Content starts

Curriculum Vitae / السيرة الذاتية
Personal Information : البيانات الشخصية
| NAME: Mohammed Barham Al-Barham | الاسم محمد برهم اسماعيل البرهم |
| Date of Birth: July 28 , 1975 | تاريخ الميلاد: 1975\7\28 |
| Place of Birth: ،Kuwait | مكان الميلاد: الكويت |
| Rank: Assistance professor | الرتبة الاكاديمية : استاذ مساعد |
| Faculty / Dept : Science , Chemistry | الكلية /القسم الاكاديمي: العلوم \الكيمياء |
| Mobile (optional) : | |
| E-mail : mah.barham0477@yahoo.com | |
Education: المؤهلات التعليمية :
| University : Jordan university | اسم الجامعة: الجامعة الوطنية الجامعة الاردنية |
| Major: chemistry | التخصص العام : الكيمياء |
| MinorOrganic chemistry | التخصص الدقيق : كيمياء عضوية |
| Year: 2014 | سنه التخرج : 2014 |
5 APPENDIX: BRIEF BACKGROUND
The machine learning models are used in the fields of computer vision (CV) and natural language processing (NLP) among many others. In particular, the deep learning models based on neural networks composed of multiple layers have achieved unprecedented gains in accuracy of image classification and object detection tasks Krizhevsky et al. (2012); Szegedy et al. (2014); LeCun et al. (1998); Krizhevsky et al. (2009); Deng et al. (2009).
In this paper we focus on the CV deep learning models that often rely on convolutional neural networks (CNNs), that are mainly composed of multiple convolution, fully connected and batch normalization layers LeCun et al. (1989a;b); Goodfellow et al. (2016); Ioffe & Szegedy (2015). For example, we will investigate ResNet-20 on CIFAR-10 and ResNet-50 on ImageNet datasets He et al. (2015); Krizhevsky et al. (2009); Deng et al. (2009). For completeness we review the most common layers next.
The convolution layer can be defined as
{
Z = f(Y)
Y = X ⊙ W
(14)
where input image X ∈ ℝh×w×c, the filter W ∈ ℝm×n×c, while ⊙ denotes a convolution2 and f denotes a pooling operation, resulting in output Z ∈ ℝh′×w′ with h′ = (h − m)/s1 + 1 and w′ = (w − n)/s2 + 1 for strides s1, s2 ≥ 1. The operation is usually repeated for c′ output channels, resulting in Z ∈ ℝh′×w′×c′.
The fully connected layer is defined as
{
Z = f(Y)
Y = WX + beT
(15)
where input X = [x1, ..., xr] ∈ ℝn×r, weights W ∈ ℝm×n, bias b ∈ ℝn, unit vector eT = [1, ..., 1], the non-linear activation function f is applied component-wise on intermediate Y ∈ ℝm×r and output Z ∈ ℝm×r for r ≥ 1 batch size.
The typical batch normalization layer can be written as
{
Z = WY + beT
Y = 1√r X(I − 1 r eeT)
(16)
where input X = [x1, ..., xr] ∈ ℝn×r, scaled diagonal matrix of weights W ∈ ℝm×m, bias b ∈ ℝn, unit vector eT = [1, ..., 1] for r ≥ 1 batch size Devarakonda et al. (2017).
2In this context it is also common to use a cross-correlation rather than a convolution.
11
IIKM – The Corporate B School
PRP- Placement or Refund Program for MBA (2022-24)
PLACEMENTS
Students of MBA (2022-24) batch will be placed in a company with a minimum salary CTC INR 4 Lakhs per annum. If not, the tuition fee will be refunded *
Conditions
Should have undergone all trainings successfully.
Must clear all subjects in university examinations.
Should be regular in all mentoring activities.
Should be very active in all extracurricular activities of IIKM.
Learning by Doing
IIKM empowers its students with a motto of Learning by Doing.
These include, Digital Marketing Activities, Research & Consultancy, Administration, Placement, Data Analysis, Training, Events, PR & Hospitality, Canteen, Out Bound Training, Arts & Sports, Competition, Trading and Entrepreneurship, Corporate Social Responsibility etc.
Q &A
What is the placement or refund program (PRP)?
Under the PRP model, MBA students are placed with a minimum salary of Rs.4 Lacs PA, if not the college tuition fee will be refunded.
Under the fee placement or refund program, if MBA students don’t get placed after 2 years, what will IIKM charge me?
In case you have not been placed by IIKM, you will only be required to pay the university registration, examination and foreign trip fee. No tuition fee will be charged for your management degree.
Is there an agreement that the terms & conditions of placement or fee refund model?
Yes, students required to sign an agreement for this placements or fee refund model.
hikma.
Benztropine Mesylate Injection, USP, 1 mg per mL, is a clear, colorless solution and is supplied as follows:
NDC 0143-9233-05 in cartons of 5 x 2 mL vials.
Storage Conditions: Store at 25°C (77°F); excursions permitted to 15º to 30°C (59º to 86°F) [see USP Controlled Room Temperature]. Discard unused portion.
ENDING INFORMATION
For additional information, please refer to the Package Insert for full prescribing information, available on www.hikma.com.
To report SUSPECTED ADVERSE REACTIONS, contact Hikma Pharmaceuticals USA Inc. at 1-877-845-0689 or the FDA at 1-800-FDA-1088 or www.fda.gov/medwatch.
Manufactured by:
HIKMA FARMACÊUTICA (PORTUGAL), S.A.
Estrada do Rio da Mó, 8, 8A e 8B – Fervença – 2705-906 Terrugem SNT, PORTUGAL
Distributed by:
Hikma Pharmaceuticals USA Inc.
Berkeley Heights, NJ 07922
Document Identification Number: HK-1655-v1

Content ends

PROMPT:
Return all of the above records exactly, leaving no line out.

OUTPUT BELOW:
Curriculum Vitae / السيرة الذاتية
Personal Information : البيانات الشخصية
| NAME: Mohammed Barham Al-Barham | الاسم محمد برهم اسماعيل البرهم |
| Date of Birth: July 28 , 1975 | تاريخ الميلاد: 1975\7\28 |
| Place of Birth: ،Kuwait | مكان الميلاد: الكويت |
| Rank: Assistance professor | الرتبة الاكاديمية : استاذ مساعد |
| Faculty / Dept : Science , Chemistry | الكلية /القسم الاكاديمي: العلوم \الكيمياء |
| Mobile (optional) : | |
| E-mail : mah.barham0477@yahoo.com | |
Education: المؤهلات التعليمية :
| University : Jordan university | اسم الجامعة: الجامعة الوطنية الجامعة الاردنية |
| Major: chemistry | التخصص العام : الكيمياء |
| MinorOrganic chemistry | التخصص الدقيق : كيمياء عضوية |
| Year: 2014 | سنه التخرج : 2014 |
5 APPENDIX: BRIEF BACKGROUND
The machine learning models are used in the fields of computer vision (CV) and natural language processing (NLP) among many others. In particular, the deep learning models based on neural networks composed of multiple layers have achieved unprecedented gains in accuracy of image classification and object detection tasks Krizhevsky et al. (2012); Szegedy et al. (2014); LeCun et al. (1998); Krizhevsky et al. (2009); Deng et al. (2009).
In this paper we focus on the CV deep learning models that often rely on convolutional neural networks (CNNs), that are mainly composed of multiple convolution, fully connected and batch normalization layers LeCun et al. (1989a;b); Goodfellow et al. (2016); Ioffe & Szegedy (2015). For example, we will investigate ResNet-20 on CIFAR-10 and ResNet-50 on ImageNet datasets He et al. (2015); Krizhevsky et al. (2009); Deng et al. (2009). For completeness we review the most common layers next.
The convolution layer can be defined as
{
Z = f(Y)
Y = X ⊙ W
(14)
where input image X ∈ ℝh×w×c, the filter W ∈ ℝm×n×c, while ⊙ denotes a convolution2 and f denotes a pooling operation, resulting in output Z ∈ ℝh′×w′ with h′ = (h − m)/s1 + 1 and w′ = (w − n)/s2 + 1 for strides s1, s2 ≥ 1. The operation is usually repeated for c′ output channels, resulting in Z ∈ ℝh′×w′×c′.
The fully connected layer is defined as
{
Z = f(Y)
Y = WX + beT
(15)
where input X = [x1, ..., xr] ∈ ℝn×r, weights W ∈ ℝm×n, bias b ∈ ℝn, unit vector eT = [1, ..., 1], the non-linear activation function f is applied component-wise on intermediate Y ∈ ℝm×r and output Z ∈ ℝm×r for r ≥ 1 batch size.
The typical batch normalization layer can be written as
{
Z = WY + beT
Y = 1√r X(I − 1 r eeT)
(16)
where input X = [x1, ..., xr] ∈ ℝn×r, scaled diagonal matrix of weights W ∈ ℝm×m, bias b ∈ ℝn, unit vector eT = [1, ..., 1] for r ≥ 1 batch size Devarakonda et al. (2017).
2In this context it is also common to use a cross-correlation rather than a convolution.
11
IIKM – The Corporate B School
PRP- Placement or Refund Program for MBA (2022-24)
PLACEMENTS
Students of MBA (2022-24) batch will be placed in a company with a minimum salary CTC INR 4 Lakhs per annum. If not, the tuition fee will be refunded *
Conditions
Should have undergone all trainings successfully.
Must clear all subjects in university examinations.
Should be regular in all mentoring activities.
Should be very active in all extracurricular activities of IIKM.
Learning by Doing
IIKM empowers its students with a motto of Learning by Doing.
These include, Digital Marketing Activities, Research & Consultancy, Administration, Placement, Data Analysis, Training, Events, PR & Hospitality, Canteen, Out Bound Training, Arts & Sports, Competition, Trading and Entrepreneurship, Corporate Social Responsibility etc.
Q &A
What is the placement or refund program (PRP)?
Under the PRP model, MBA students are placed with a minimum salary of Rs.4 Lacs PA, if not the college tuition fee will be refunded.
Under the fee placement or refund program, if MBA students don’t get placed after 2 years, what will IIKM charge me?
In case you have not been placed by IIKM, you will only be required to pay the university registration, examination and foreign trip fee. No tuition fee will be charged for your management degree.
Is there an agreement that the terms & conditions of placement or fee refund model?
Yes, students required to sign an agreement for this placements or fee refund model.
hikma.
Benztropine Mesylate Injection, USP, 1 mg per mL, is a clear, colorless solution and is supplied as follows:
NDC 0143-9233-05 in cartons of 5 x 2 mL vials.
Storage Conditions: Store at 25°C (77°F); excursions permitted to 15º to 30°C (59º to 86°F) [see USP Controlled Room Temperature]. Discard unused portion.
ENDING INFORMATION
For additional information, please refer to the Package Insert for full prescribing information, available on www.hikma.com.
To report SUSPECTED ADVERSE REACTIONS, contact Hikma Pharmaceuticals USA Inc. at 1-877-845-0689 or the FDA at 1-800-FDA-1088 or www.fda.gov/medwatch.
Manufactured by:
HIKMA FARMACÊUTICA (PORTUGAL), S.A.
Estrada do Rio da Mó, 8, 8A e 8B – Fervença – 2705-906 Terrugem SNT, PORTUGAL
Distributed by:
Hikma Pharmaceuticals USA Inc.
Berkeley Heights, NJ 07922
Document Identification Number: HK-1655-v1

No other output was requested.